Problem statement> Copy the entries out again in full.
** Records shown follows **
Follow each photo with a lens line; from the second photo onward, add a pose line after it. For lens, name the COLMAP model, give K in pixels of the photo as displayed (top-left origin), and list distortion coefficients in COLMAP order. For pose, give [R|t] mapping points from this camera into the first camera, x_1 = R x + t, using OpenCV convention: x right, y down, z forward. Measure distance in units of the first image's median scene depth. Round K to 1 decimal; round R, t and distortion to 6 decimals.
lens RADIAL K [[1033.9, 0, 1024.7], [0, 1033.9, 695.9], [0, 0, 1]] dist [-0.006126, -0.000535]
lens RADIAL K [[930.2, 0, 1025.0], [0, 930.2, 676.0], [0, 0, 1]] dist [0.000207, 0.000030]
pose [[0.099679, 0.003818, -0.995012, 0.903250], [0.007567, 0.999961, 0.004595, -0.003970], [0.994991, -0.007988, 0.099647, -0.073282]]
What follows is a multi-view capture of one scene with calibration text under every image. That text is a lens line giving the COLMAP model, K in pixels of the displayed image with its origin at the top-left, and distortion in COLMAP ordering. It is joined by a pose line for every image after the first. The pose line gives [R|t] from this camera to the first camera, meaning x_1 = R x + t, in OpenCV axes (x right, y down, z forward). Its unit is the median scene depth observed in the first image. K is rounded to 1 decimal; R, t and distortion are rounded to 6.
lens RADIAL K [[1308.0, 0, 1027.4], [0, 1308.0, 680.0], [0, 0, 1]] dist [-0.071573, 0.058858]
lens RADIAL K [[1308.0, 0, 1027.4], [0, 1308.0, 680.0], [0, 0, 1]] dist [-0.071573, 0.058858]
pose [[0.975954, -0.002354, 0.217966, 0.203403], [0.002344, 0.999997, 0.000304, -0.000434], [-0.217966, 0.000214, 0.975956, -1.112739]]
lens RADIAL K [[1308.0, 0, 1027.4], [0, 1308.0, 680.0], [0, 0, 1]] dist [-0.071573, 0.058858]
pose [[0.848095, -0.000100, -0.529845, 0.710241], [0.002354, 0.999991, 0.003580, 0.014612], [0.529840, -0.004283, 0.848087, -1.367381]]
** End of Records shown **
Task solution>
Follow each photo with a lens line; from the second photo onward, add a pose line after it. For lens, name the COLMAP model, give K in pixels of the photo as displayed (top-left origin), and list distortion coefficients in COLMAP order. For pose, give [R|t] mapping points from this camera into the first camera, x_1 = R x + t, using OpenCV convention: x right, y down, z forward. Measure distance in units of the first image's median scene depth. Round K to 1 decimal; round R, t and distortion to 6 decimals.
lens RADIAL K [[1033.9, 0, 1024.7], [0, 1033.9, 695.9], [0, 0, 1]] dist [-0.006126, -0.000535]
lens RADIAL K [[930.2, 0, 1025.0], [0, 930.2, 676.0], [0, 0, 1]] dist [0.000207, 0.000030]
pose [[0.099679, 0.003818, -0.995012, 0.903250], [0.007567, 0.999961, 0.004595, -0.003970], [0.994991, -0.007988, 0.099647, -0.073282]]
What follows is a multi-view capture of one scene with calibration text under every image. That text is a lens line giving the COLMAP model, K in pixels of the displayed image with its origin at the top-left, and distortion in COLMAP ordering. It is joined by a pose line for every image after the first. The pose line gives [R|t] from this camera to the first camera, meaning x_1 = R x + t, in OpenCV axes (x right, y down, z forward). Its unit is the median scene depth observed in the first image. K is rounded to 1 decimal; R, t and distortion are rounded to 6.
lens RADIAL K [[1308.0, 0, 1027.4], [0, 1308.0, 680.0], [0, 0, 1]] dist [-0.071573, 0.058858]
lens RADIAL K [[1308.0, 0, 1027.4], [0, 1308.0, 680.0], [0, 0, 1]] dist [-0.071573, 0.058858]
pose [[0.975954, -0.002354, 0.217966, 0.203403], [0.002344, 0.999997, 0.000304, -0.000434], [-0.217966, 0.000214, 0.975956, -1.112739]]
lens RADIAL K [[1308.0, 0, 1027.4], [0, 1308.0, 680.0], [0, 0, 1]] dist [-0.071573, 0.058858]
pose [[0.848095, -0.000100, -0.529845, 0.710241], [0.002354, 0.999991, 0.003580, 0.014612], [0.529840, -0.004283, 0.848087, -1.367381]]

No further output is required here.